Fogo no Cerrado
atinge vegetação nativa 88% das vezes
De
1985 a 2022, 88% dos 729 mil km² que queimaram ao menos uma vez no bioma tinham
cobertura natural. É o que mostra a série de dados da Coleção 2 do MapBiomas
Fogo que mapeia as cicatrizes do fogo no Brasil, lançada na quarta-feira (26).
O mapeamento é realizado pela rede MapBiomas em parceria com o IPAM (Instituto
de Pesquisa Ambiental da Amazônia), que também é responsável pelo mapeamento
da Amazônia e do Cerrado.
A
área de Cerrado que pegou fogo ao menos uma vez nos últimos 38 anos corresponde
a 40% do bioma, ou a mais de três vezes o estado de São Paulo. O fogo foi mais
frequente na maior parte das regiões: cerca de 64% da área afetada foi queimada
mais de uma vez no período. Desde 1985, em média 79 mil km² são atingidos pelo
fogo anualmente no Cerrado ‒ uma área maior que a da Irlanda.
Vegetações
savânicas, com gramíneas, árvores e arbustos, foram as mais afetadas pelo fogo
no período. O segundo tipo mais atingido foram as vegetações campestres, que
podem ter arbustos, plantas herbáceas e gramíneas, além de rochas. Os outros
12% do fogo ocorreram em áreas antrópicas, de uso humano, como pastagens.
“A
predominância do fogo em formações campestres e savânicas se deve à vegetação
herbácea, composta por gramíneas, que principalmente na época da seca se torna
um excelente combustível. Além disso, o fogo é mais restrito na formação
florestal com árvores e arbustos de grande porte devido à elevada quantidade de
água na biomassa viva, e as consequências para o ecossistema são muito mais
devastadoras”, explica Vera Arruda, pesquisadora no IPAM e no MapBiomas Fogo.
Em
38 anos, o Cerrado concentrou 42,7% de tudo o que foi queimado no país.

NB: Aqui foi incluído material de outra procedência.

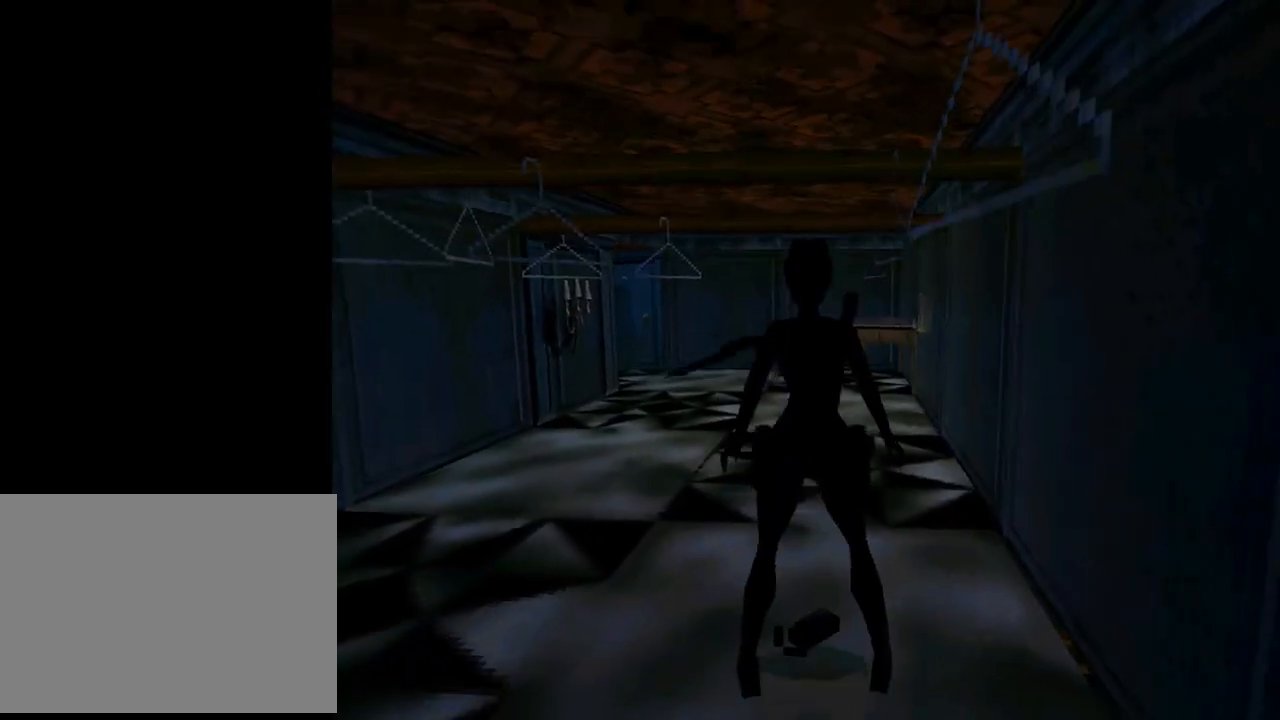
{"buttons": ["CROSS"], "left_stick": "center", "events": []}
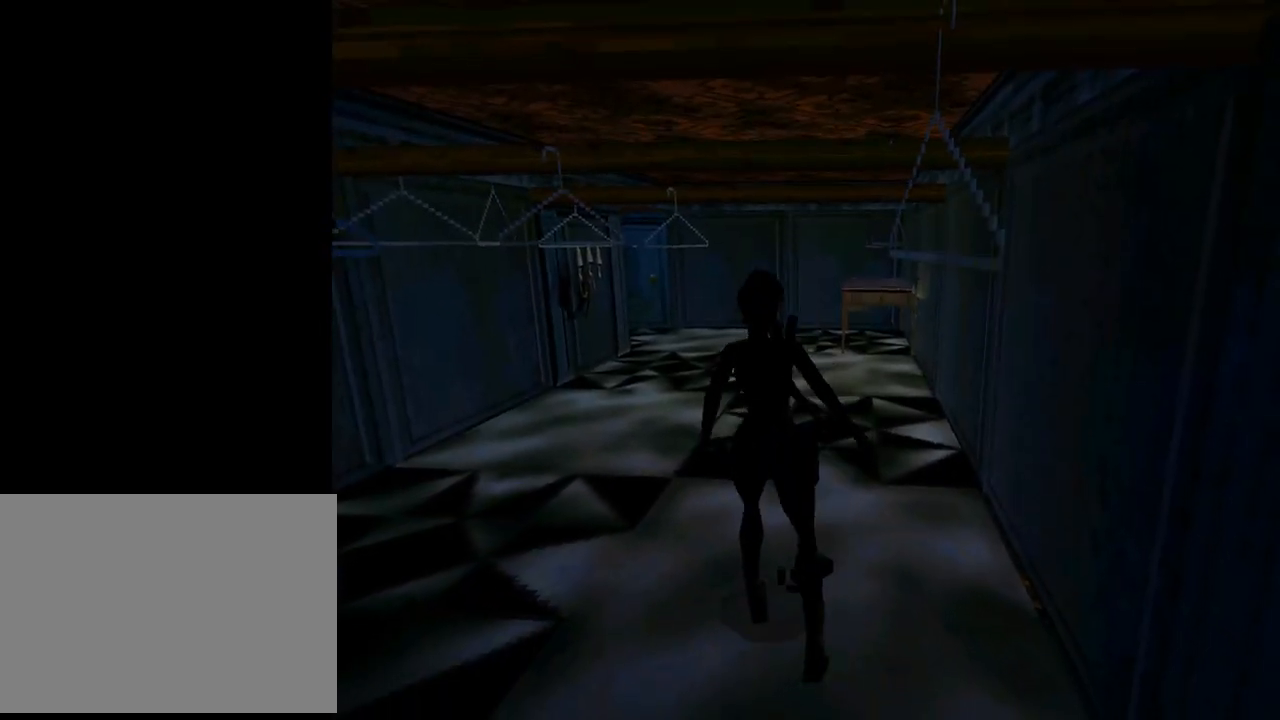
{"buttons": [], "left_stick": "center", "events": [[100, "CROSS", "up"]]}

Praticamente a mesma proporção vale para a Amazônia, que abrigou 43% de toda a
área queimada em território nacional. Os dois maiores biomas da América do Sul
foram afetados por 85,7% do fogo que se alastrou pelo Brasil desde 1985.
·
Temporada de fogo
O
mapeamento da área queimada também mostra a época do ano em que há maior
incidência de fogo. No Cerrado, a “temporada de fogo” coincide com os meses de
seca: 89,5% da área atingida foi queimada entre julho e outubro. Com 37% das
ocorrências, o mês de setembro é o que registra mais fogo no bioma.
Depois
de meses com nenhuma ou pouca chuva, é em setembro que a vegetação do Cerrado
se encontra mais propícia para o alastramento das chamas. Por ser um bioma que
“evoluiu com o fogo” ao longo de milhares de anos, o senso comum pode tender a
relevar a gravidade da ocorrência de fogo no Cerrado. Na verdade, o fogo
natural no bioma é causado por raios, na transição entre as estações chuvosa e
seca. Quando ocorre estritamente durante a seca, a ignição é humana.
“O
fogo só é ruim quando é utilizado de forma inadequada e em biomas que não
dependem do fogo para se manter, como a Amazônia. Em biomas como o Cerrado, o
fogo tem um papel ecológico e ele deve ser manejado de forma correta para não
virar um agente de destruição. Para isso, as práticas relacionadas ao Manejo
Integrado do Fogo (MIF) são importantes pois elas podem, através das queimas
prescritas e controladas, reduzir a quantidade de material combustível e evitar
grandes incêndios”, acrescenta Ane Alencar, diretora de Ciência no IPAM e
coordenadora do MapBiomas Fogo.
·
Estados e municípios
Mato
Grosso e Tocantins são os estados que mais acumularam área queimada no Cerrado
no período, com 183 mil km² e 160,6 mil km² atingidos pelo fogo. Na sequência
estão: Maranhão (114 mil km²); Goiás (96,8 mil km²); Bahia (73,9 mil km²); Piauí
(69,8 mil km²); Minas Gerais (57,6 mil km²); Mato Grosso do Sul (22,4 mil km²);
Pará (5,9 mil km²); São Paulo (4 mil km²); Distrito Federal (2,4 mil km²);
Paraná (639 km²) e Rondônia (517 km²).
Os
dois municípios que mais tiveram áreas afetadas pelo fogo de 1985 e 2022 foram
Formosa do Rio Preto e São Desidério, localizados no oeste da Bahia. Acumularam
13.392 km² e 11.701 km², respectivamente. Na sequência, ficaram os municípios
mato-grossenses Cocalinho, com 11.404 km², e Paranatinga com 11.123 km² queimados.
Municípios
na região do rio Araguaia, bem como na fronteira agrícola do Matopiba – que
compreende os estados Maranhão, Tocantins, Piauí e Bahia – tiveram mais de 80%
de suas áreas com presença de fogo no período.
Ø
A
guerra mundial contra a Mãe Natureza: crônica de uma derrota anunciada. Por
Róger Rumrrill
“A
guerra mundial contra a Mãe Natureza não tem
acordos de paz possíveis e parece que será uma guerra definitiva e total.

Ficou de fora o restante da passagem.